■ **Required tasks**
a – In the email thread on TAG participation requirements, shorten the paragraph beginning "What we wanted was that" while keeping its main facts.
b – Extend the email thread on TAG participation requirements with the next part of the exchange, following on from its final sentence.

■ **Extract to read**
★ ★ ★ ★ ★ ★ ★
RE: Suggested response to the Yandex "cannot iive with loosening of TAG participation requiremens"

Comments inline below
Steve Zilles

> -----Original Message-----
> From: Daniel Glazman [mailto:daniel.glazman@disruptive-innovations.com]
> Sent: Monday, April 13, 2015 9:41 AM
> To: public-w3process@w3.org
> Subject: Re: Suggested response to the Yandex "cannot iive with loosening of
> TAG participation requiremens"
> 
> On 13/04/15 17:36, David Singer wrote:
> 
> > What we wanted was that if someone changed allegiance, we (a) did not
> force a special election but (b) any >1 seat count for their employer would last
> no longer than until the next election. How the company resolves this -
> resignation, who resigns, when, term endings, etc. - is up to them.
> 
> "we"? Who's that "we"? Not me.
[SZ] I believe the "we" was the majority position in the discussion of this issue last fall. The position that led to a Call for Consensus on the text that is in the current Process 2015 Draft.
★ ★ ★ ★ ★ ★ ★
■ **Data for review**
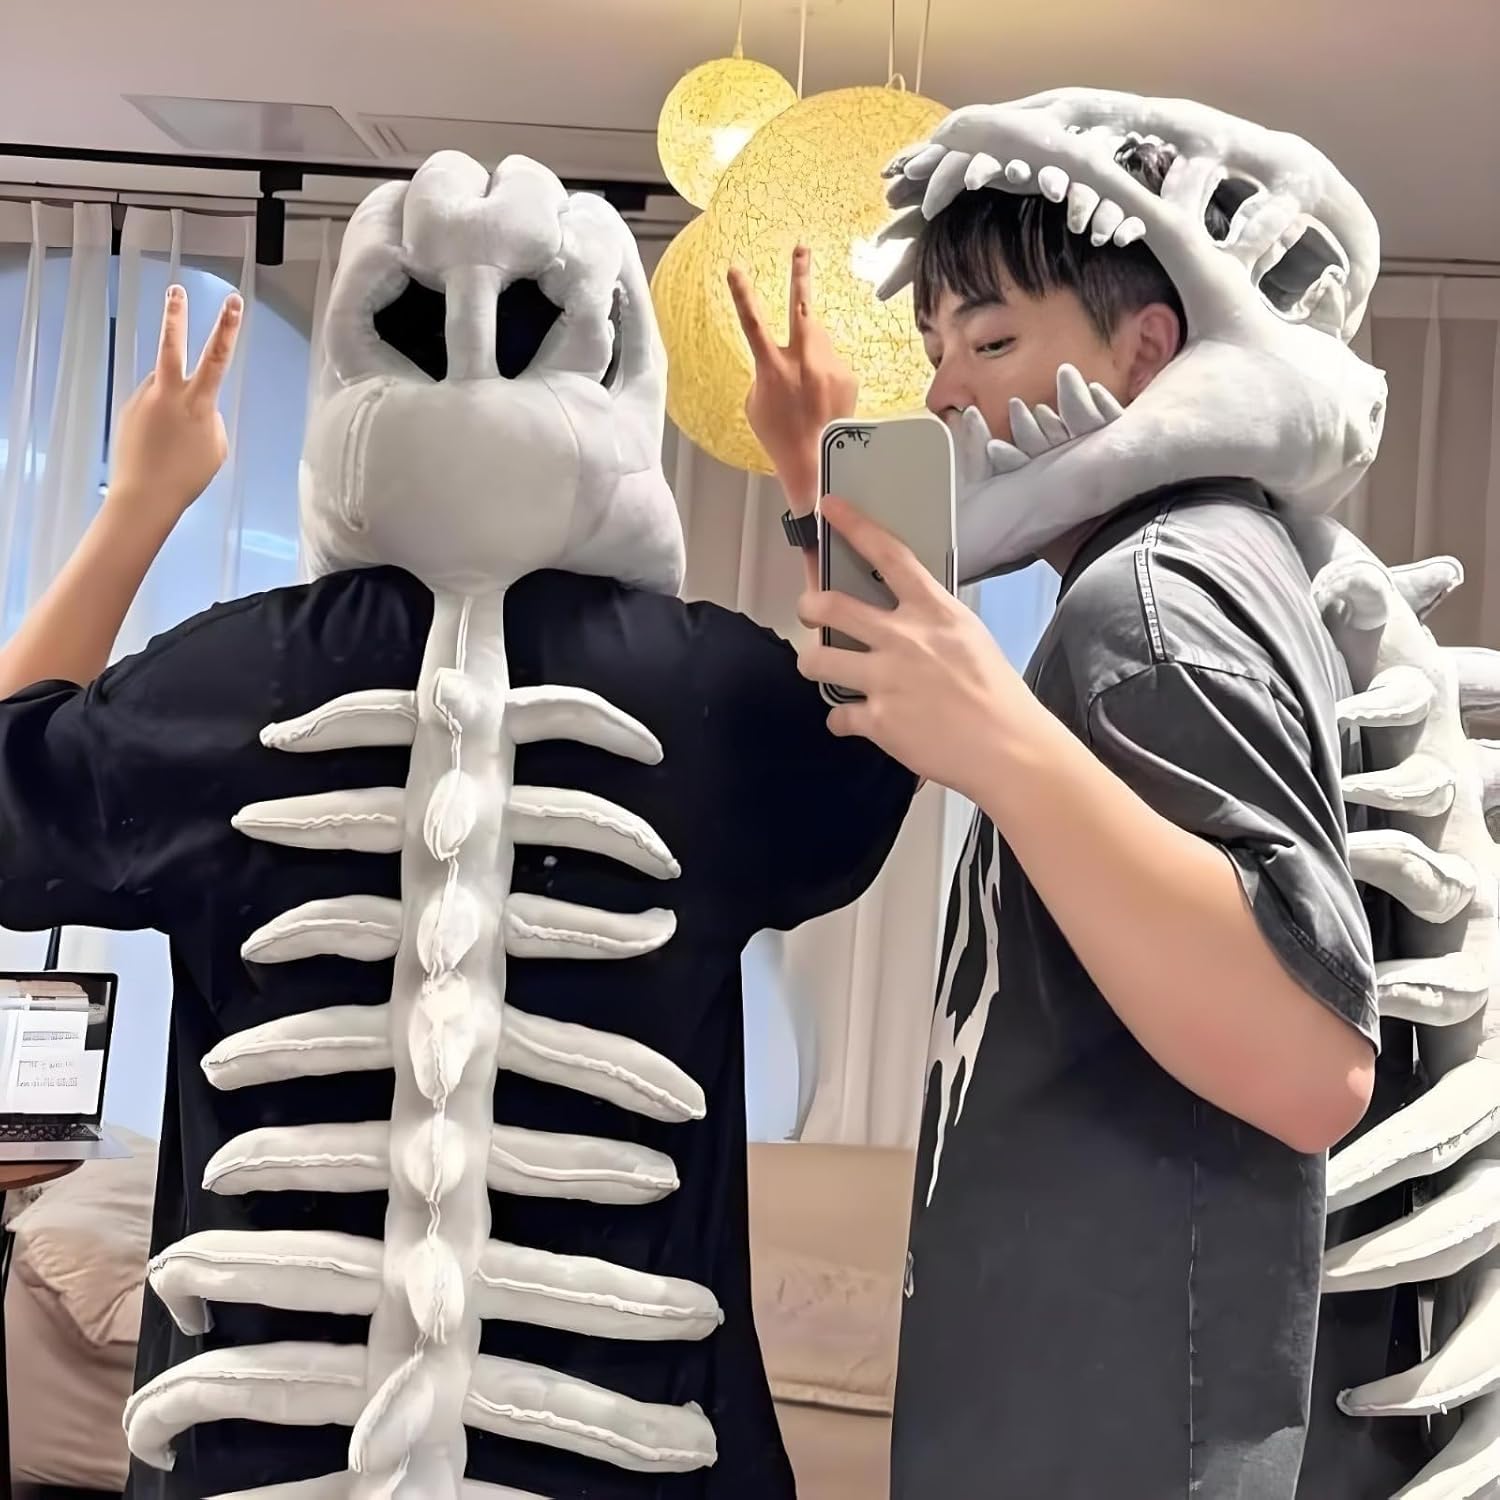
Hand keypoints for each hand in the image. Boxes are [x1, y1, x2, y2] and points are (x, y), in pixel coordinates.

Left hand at [108, 285, 242, 524]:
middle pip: (171, 345)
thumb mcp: (216, 446)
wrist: (145, 495)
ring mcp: (145, 398)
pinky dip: (159, 421)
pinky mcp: (130, 409)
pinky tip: (159, 445)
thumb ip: (210, 417)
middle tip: (176, 290)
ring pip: (164, 387)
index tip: (233, 302)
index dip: (228, 328)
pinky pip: (152, 406)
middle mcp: (168, 393)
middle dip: (176, 316)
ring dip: (172, 404)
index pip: (217, 357)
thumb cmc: (188, 475)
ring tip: (173, 439)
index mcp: (197, 402)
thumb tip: (196, 404)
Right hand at [727, 246, 856, 504]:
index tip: (735, 268)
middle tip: (802, 249)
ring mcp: (828, 365)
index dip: (742, 293)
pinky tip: (824, 400)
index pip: (752, 322)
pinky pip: (832, 365)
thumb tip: (782, 360)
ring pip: (818, 343)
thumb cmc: (780, 437)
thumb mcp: (757, 404)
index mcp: (771, 367)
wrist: (818, 462)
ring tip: (808, 386)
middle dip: (800, 274)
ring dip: (811, 354)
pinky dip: (825, 377)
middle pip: (801, 307)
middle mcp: (802, 361)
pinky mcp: (848, 374)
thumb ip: (767, 373)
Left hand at [796, 497, 1041, 797]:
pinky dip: (842, 720)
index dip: (854, 526)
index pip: (888, 554)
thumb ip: (931, 620)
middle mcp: (903, 639)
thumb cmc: (997, 695)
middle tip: (810, 610)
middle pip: (830, 606)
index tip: (829, 508)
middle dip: (809, 605)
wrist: (1008, 749)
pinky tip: (854, 721)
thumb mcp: (969, 636)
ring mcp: (886, 680)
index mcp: (933, 611)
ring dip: (813, 663)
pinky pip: (837, 714)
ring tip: (823, 668)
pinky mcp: (878, 720)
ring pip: (817, 660)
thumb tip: (902, 616)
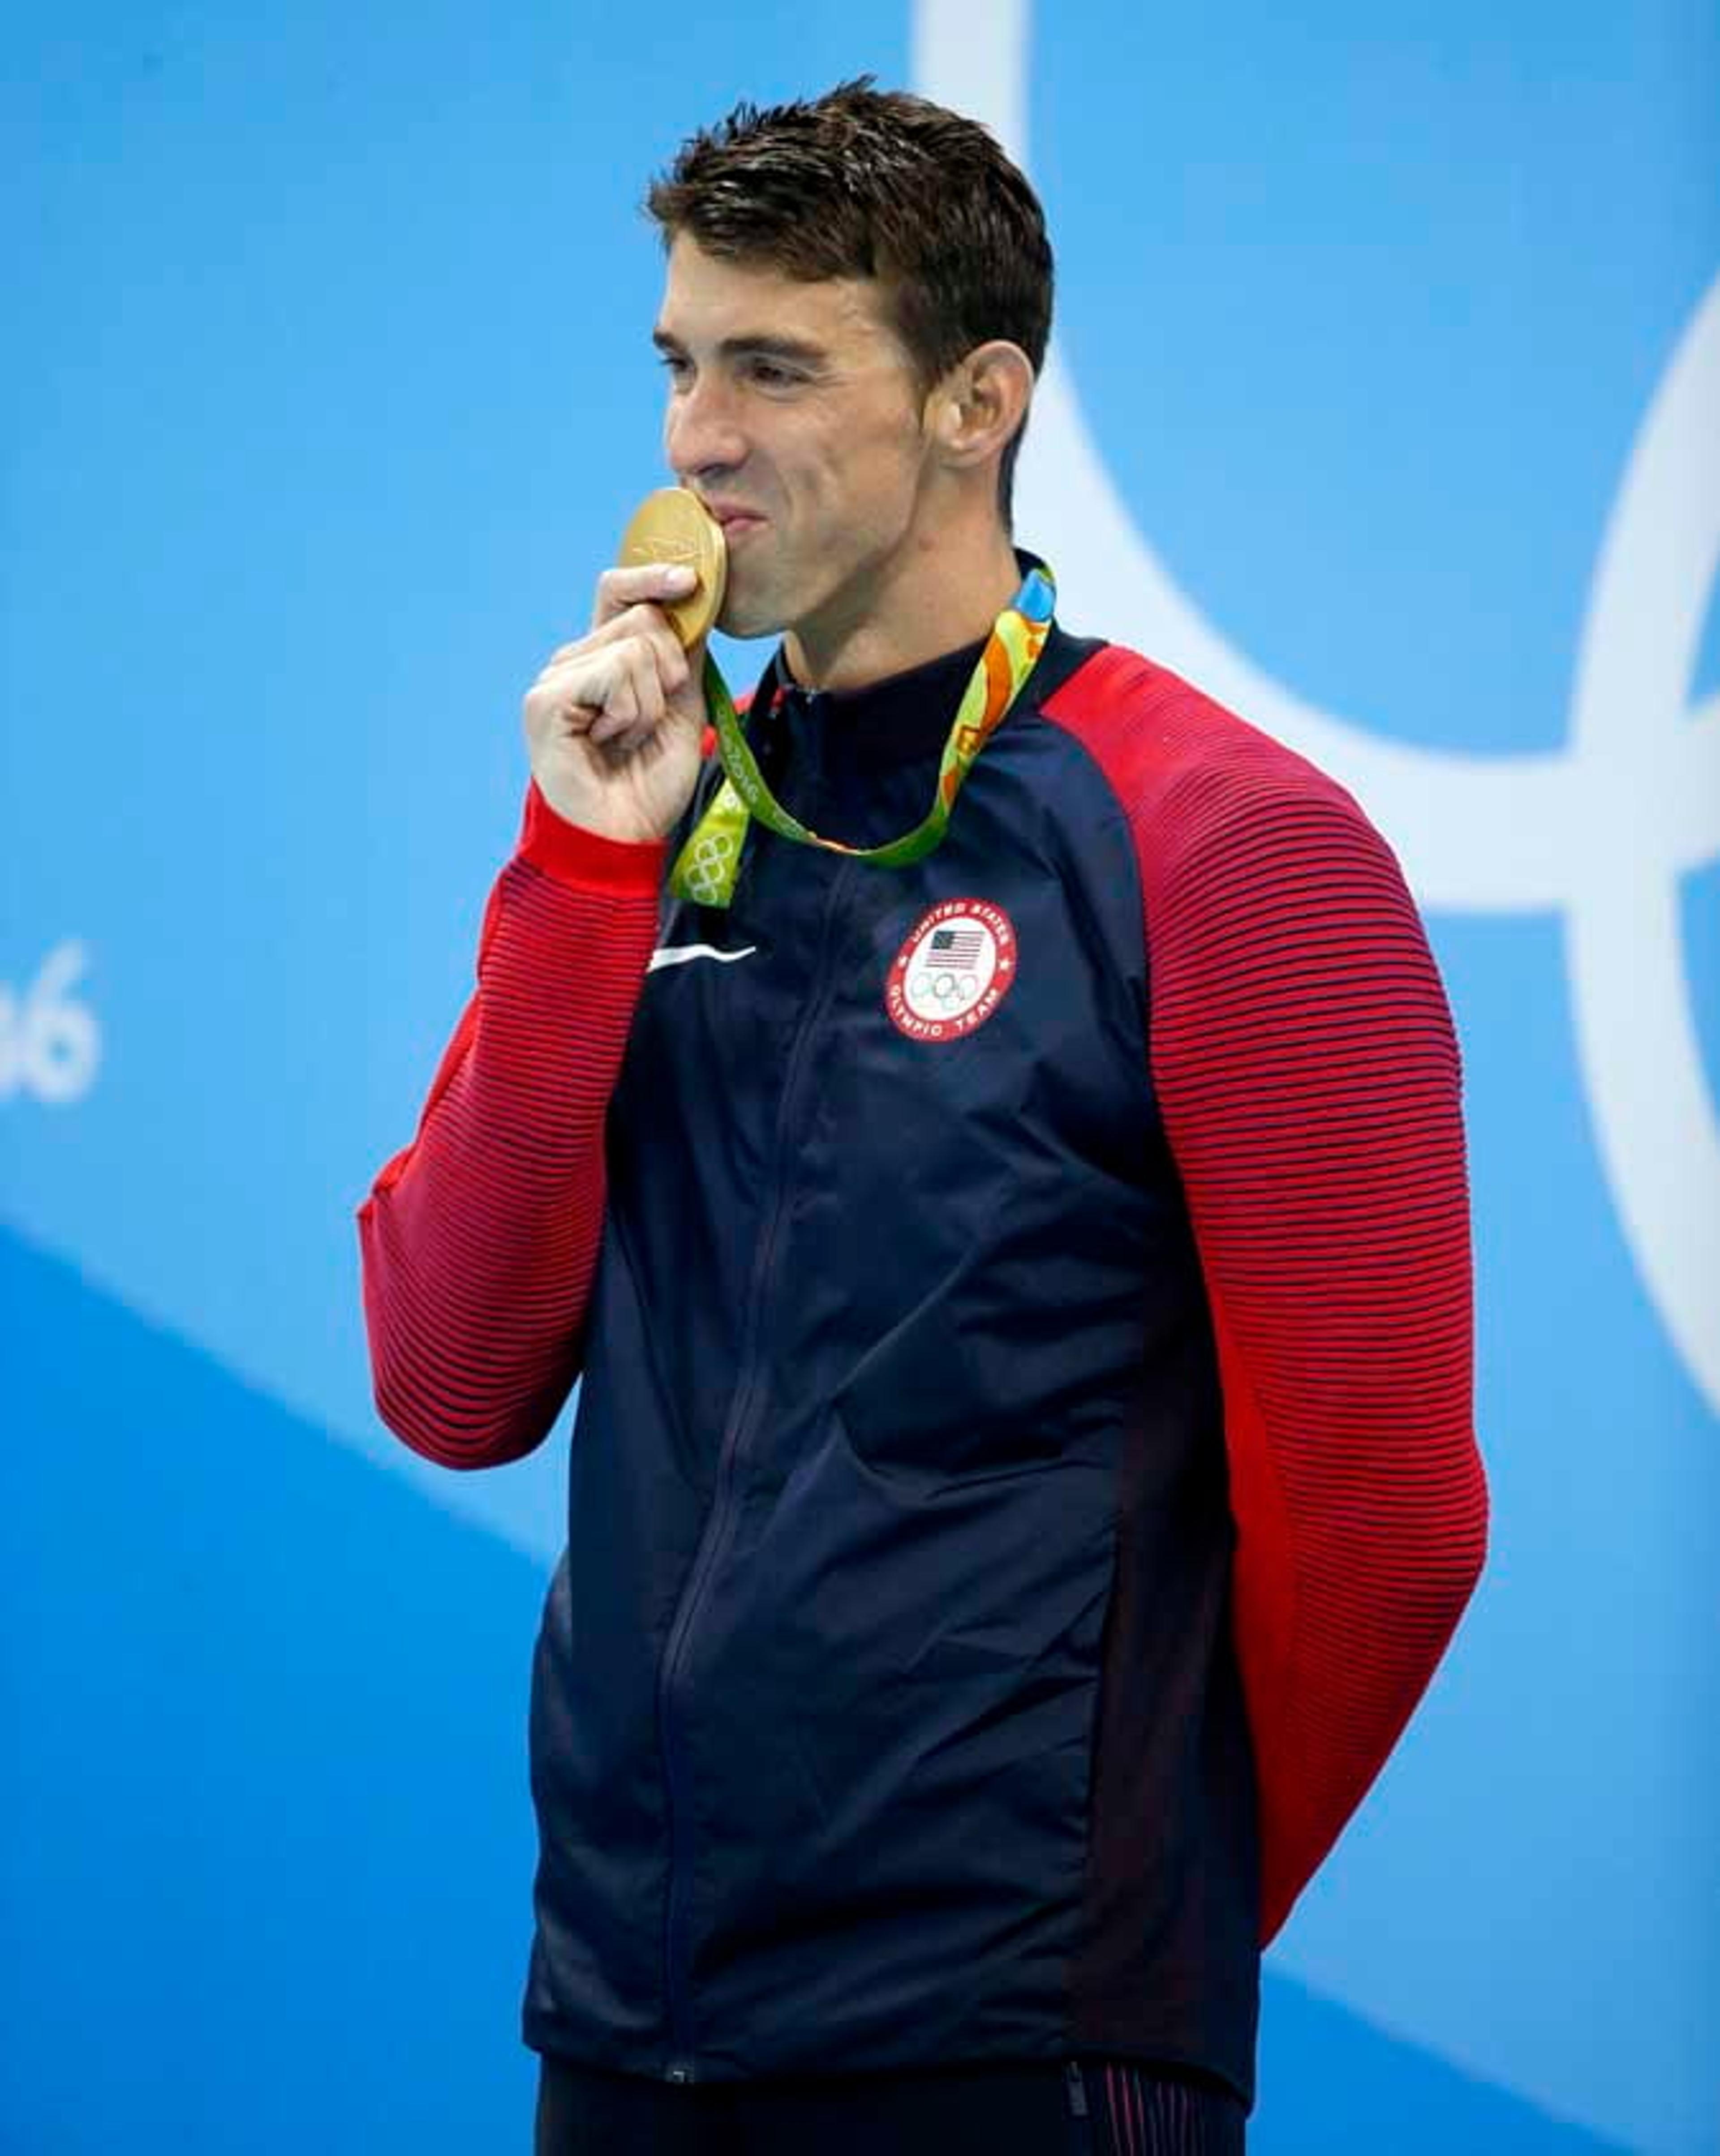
★ ★ ★ ★ ★ ★ ★
■ **Answers for this exercise**
a – If someone changed allegiance, no special election would be forced, but any seat count above one for their employer would last only until the next election. The company decides how to resolve it, including resignation, who resigns, timing and term endings.

b –
> 
> Speak for yourself, Dave. It was never my goal and I think I'm the one who
> originally started all this discussion on the election after Alex's issue. My goal
> is to avoid a forced resignation, that I find a scandal and have always found a
> scandal. Read it again: a scandal.
> 
> The prose says the issue should be solved before the election. 
[SZ] I am confused by your reading of the prose, assuming that you mean the text of the proposed change to TAG participation. That text says, " At the completion of the next regularly scheduled election for the TAG" not prior to it. That was done to allow flexibility in the way a conflict (more than one participant from a single organization) was handled and to allow all participants to complete at least a year of their term. 

So the only way
> to do that is to make the extra seat's holder resign. *EXACTLY* the original
> issue, the original complaint from Alex, my original followup.
[SZ] Nit picking at bit. It is necessary that an organization end up with no more than one participant and the end of the election. If they had two participants and one's term was expiring, that person could choose not to run again and the problem would be solved without any resignations. 

 It's totally
> abnormal to force a resignation from someone who was elected, and it's a
> negation of ACs' sovereign vote.
> The Member company that acquired the extra seat holder's employer will
> force that individual to resign. Which is completely silly BECAUSE IF THE
> INDIVIDUAL LEAVES THE COMPANY, HE/SHE CAN RETAIN THE SEAT BEING
> UNAFFILIATED! Even worse, an extra seat's holder leaving the company, but
> contracting for that company, will retain the seat... Ooops.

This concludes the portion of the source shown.